Tottenham Hotspur and West Ham are vying or occupancy of the stadium but Diack insists that London will have told a ‘big lie’ to get the Olympics.

The original plans for the Olympic Stadium were to retain the running track and leave athletics a lasting legacy from the Games.

If Tottenham wins its joint bid with AEG to occupy the ground it will rip out the running track from the stadium.

But Diack says that Britain’s reputation in sport will be terminally damaged if that happened: ‘They’ll have made a big lie during their presentation. There will be no credibility… of a great country like Britain.’

Diack also said that Britain wouldn’t be considered to host future sporting events: ‘(There would be) no way to comeback as far as my generation is concerned, you can consider you are dead. You are finished.’

‘This nation has a number of heroes in athletics. I could spend an hour, listing one by one all those who’ve achieved fantastic things in athletics. They are still there, involved. And this country, this city saying that I’m not able to have a stadium of athletics?’ added Diack.
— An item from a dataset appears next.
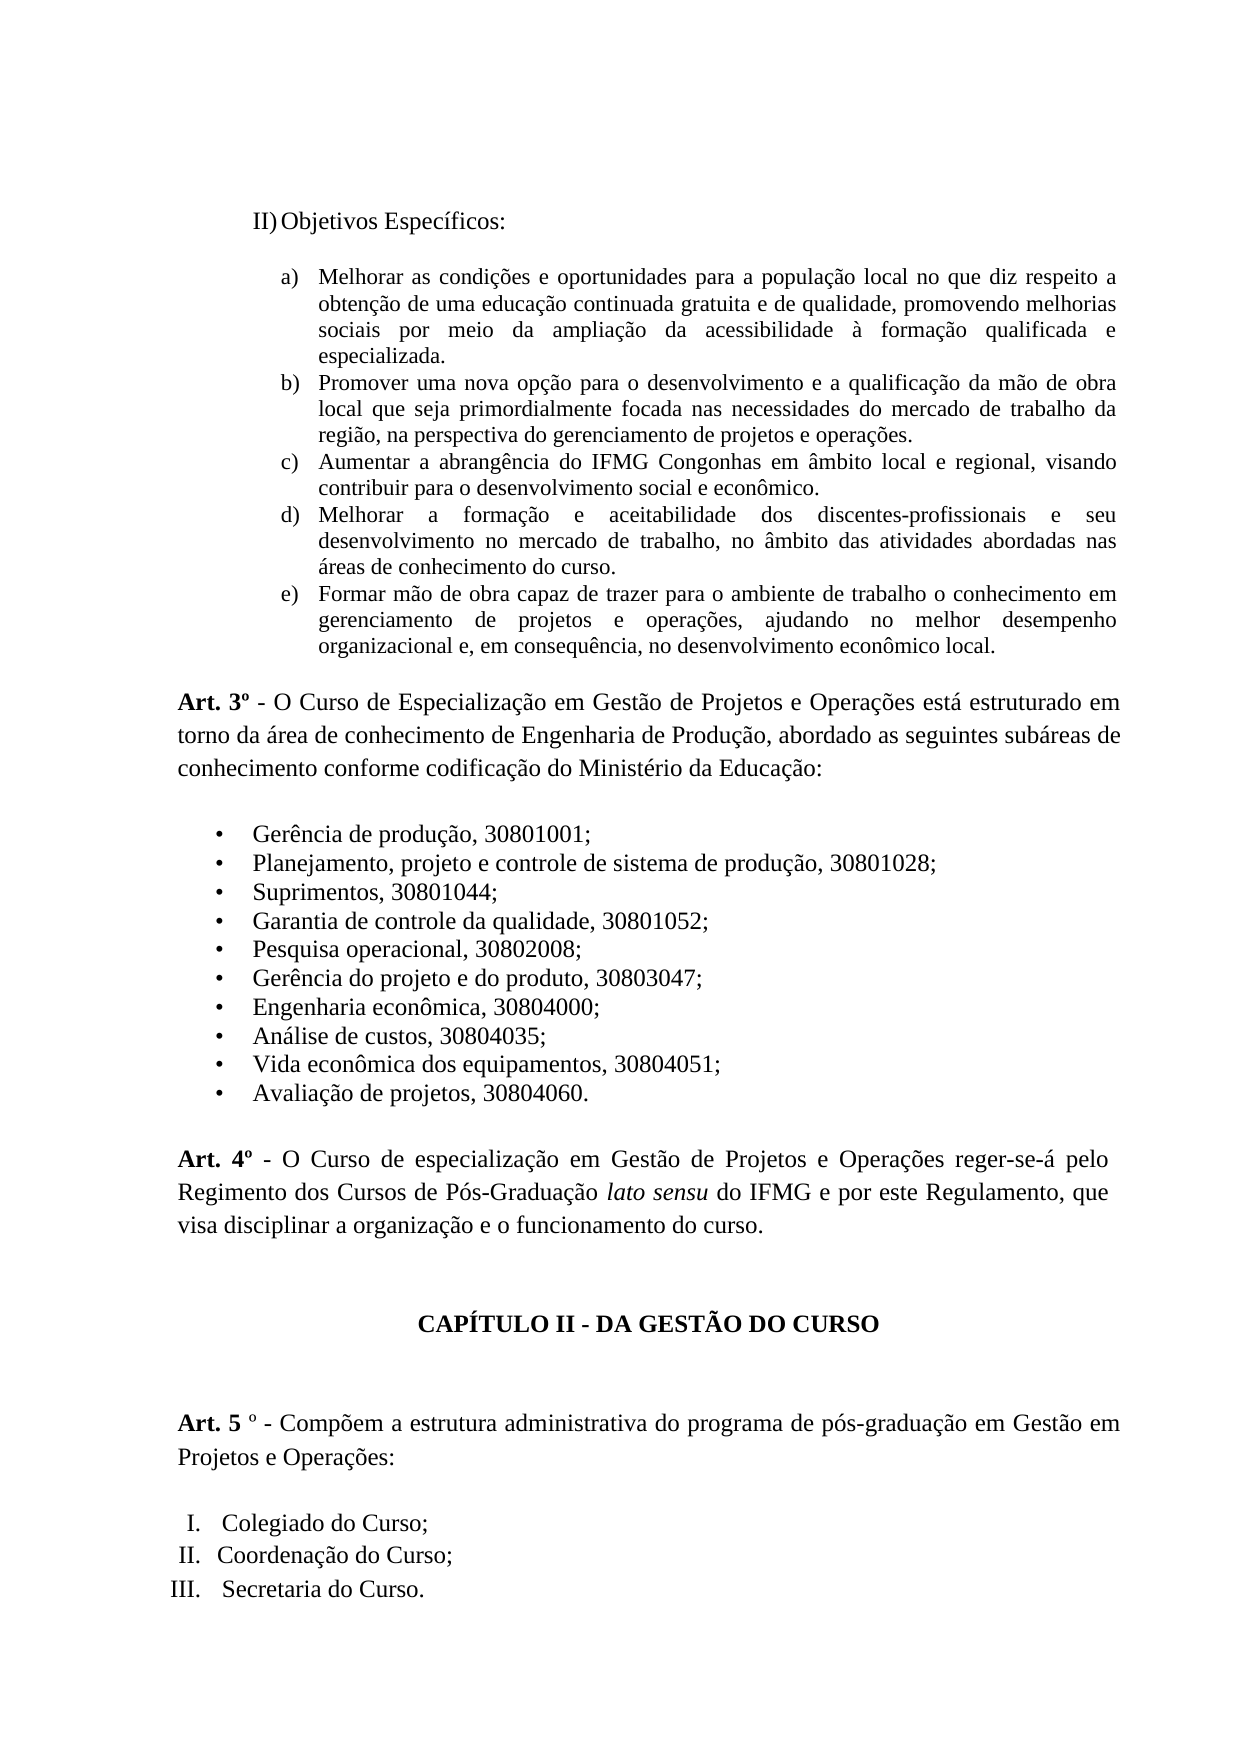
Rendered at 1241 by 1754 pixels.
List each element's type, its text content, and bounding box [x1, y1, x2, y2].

Tottenham Hotspur’s aspirations of moving into the Olympic Stadium after the London 2012 Games could take a major blow after Crystal Palace Football Club has confirmed it is keen to renovate the Crystal Palace National Sports Centre.

The Championship club is looking at moving from Selhurst Park to an ‘exciting new venture’, which is thought to be the National Sports Centre.

The plans could put a stop to Tottenham’s Olympic Stadium bid as the club was planning to revamp the National Sports Centre in a bid to keep an athletics legacy in the city.

The Olympic Park Legacy Committee (OPLC) is set to recommend which bid it thinks should take over the stadium by 28th January, but any decision will also have to be agreed by London mayor Boris Johnson and the government.